人気を博した懐かしの企画について、執筆者本人に舞台裏を聞く本コラム。第5回は「日経ビジネス電子版(旧日経ビジネスオンライン)」に2014年1月23日に公開された「なぜ電車で『中ほど』まで進まないのか ~気の利かない人が増えた理由~」だ。朝の通勤ラッシュ時に、毎日のように目にする電車のドア付近を必死でキープする人々。その裏側にある心理について、専門家にインタビューしたのが本記事だ。筆者の鈴木信行副編集長とともに、内容を振り返る。
(聞き手は山崎 良兵)
「あの企画の舞台裏」第5回は、2014年1月23日に公開された「なぜ電車で『中ほど』まで進まないのか ~気の利かない人が増えた理由~」です。これはもう定番というか、満員電車で通勤する人の多くが毎日、憤っているテーマですよね。本当に、しょっちゅう目にします。

筆者:今、通勤電車の中にいてスマホでこの記事を見ている方はぜひ、各車両に必ずいる「ドア横キープマン」(中ほどまで絶対行こうとせず、ドア横を陣取る人)や、「混んでも意地でも詰めないマン」たちをじっくり観察しながらお読みいただくことをお勧めします。
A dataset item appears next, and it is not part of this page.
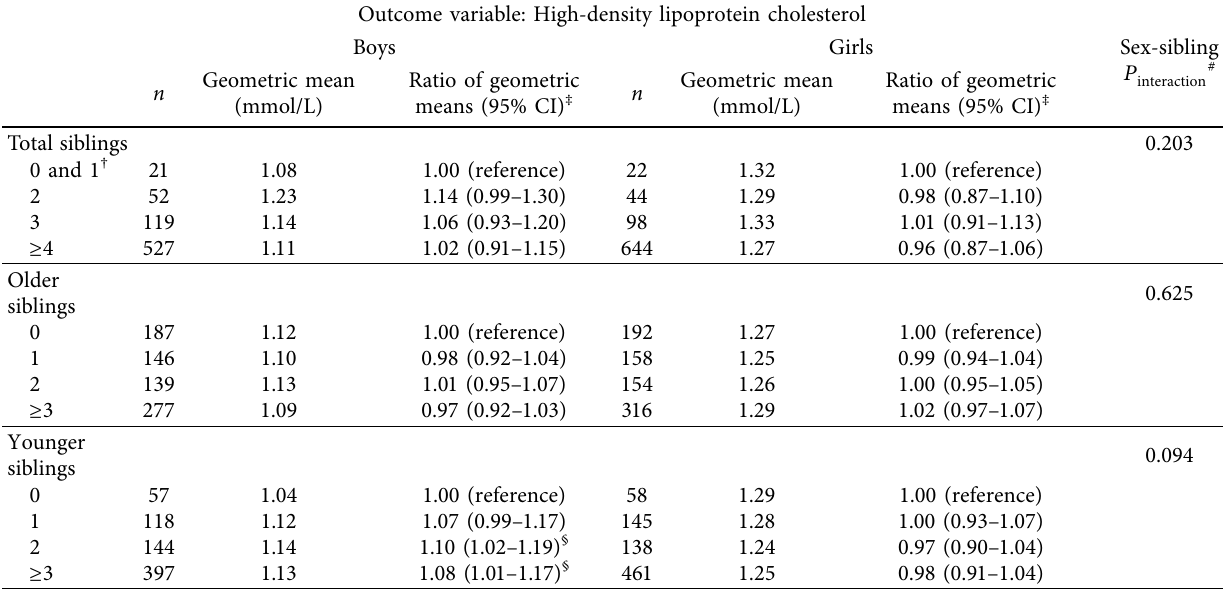
Table 4: Geometric means and adjusted ratio of geometric means of high-density lipoprotein cholesterol according to the total number of siblings, number of older siblings, and number of younger siblings stratified by sex.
では、まずは記事を改めて振り返りましょう。2014年1月23日公開「なぜ電車で『中ほど』まで進まないのか ~気の利かない人が増えた理由~」です。どうぞ。
なぜ電車で「中ほど」まで進まないのか
~気の利かない人が増えた理由~
川西由美子・ランスタッド EAP総研所長に聞く
2014年1月23日
組織のスリム化や成果主義の導入による労働強化などに伴い、高まり続ける会社員のストレス。職場環境の悪化とともに、改善の兆しが見えない世界最悪レベルの通勤ラッシュも、働く人の大きな心理的負担となっている。ピーク時には300%を超えるとも言われる日本の通勤環境。携帯電話の利用やヘッドホンの音漏れもさることながら、「乗車時に、電車の『中ほど』まで進まない人々」にストレスを感じている人も少なくないのではないだろうか。
すぐ降りるわけでもないのにドア付近に立ち止まれば、混雑に拍車をかける上、後から乗車する人の邪魔になる。中ほどまで進めば自分自身も楽なのに、奥へ行くそぶりすら見せない人も多い。ただ単に気が利かないだけなのか、あるいは周りが見えていないのか。それとも、何らかの意図やトラウマがあっての行動なのか。心理学のスペシャリストと共に、「電車で中ほどまで進まない人」の心理を分析する。 (聞き手は鈴木 信行)
川西由美子(かわにし・ゆみこ)
オランダに本社を置き、世界39の国と地域に拠点を持つ総合人材サービス企業、ランスタッドのEAP総研所長 兼 ビヘイビアルヘルス(行動健康科学)コンサルタント。国内外の企業・スポーツ界、病院、学校などで「ココロの健康管理」に関するコンサルテーションを手掛ける。企業向けには安全文化、品質向上のコンサルテーションを、海外ではインドネシアのロジスティクス企業や医療機関での組織再編時のチーム力向上講演にも注力。現在はフィンランドにて「リチーミングコーチ」資格も取得。日本とインドネシアでのリチーミングコーチ育成と企業、組織に対してリチーミング研修を展開中。小児がんの子供のための活動、NPOゴールドリボンネットワーク理事を務める一方、NPO法人JKSK(女子教育奨励会)の活動も。
満員電車で都心へ通勤している方であれば、1度は「電車の中ほどまで進まない人」にイライラさせられた経験があると思うんですが。
川西:そう思います。私自身、丸ノ内線で通勤していますが、乗車の際にドア付近で意味なく立ち止まろうとする方を頻繁に目にします。通勤時間帯の電車の混雑が激しいのは仕方がない面もありますが、よく見ると中央付近にそれなりのスペースがある車両は少なくない。皆が積極的に奥に詰めるようにすれば、少しは通勤環境も改善するはずです。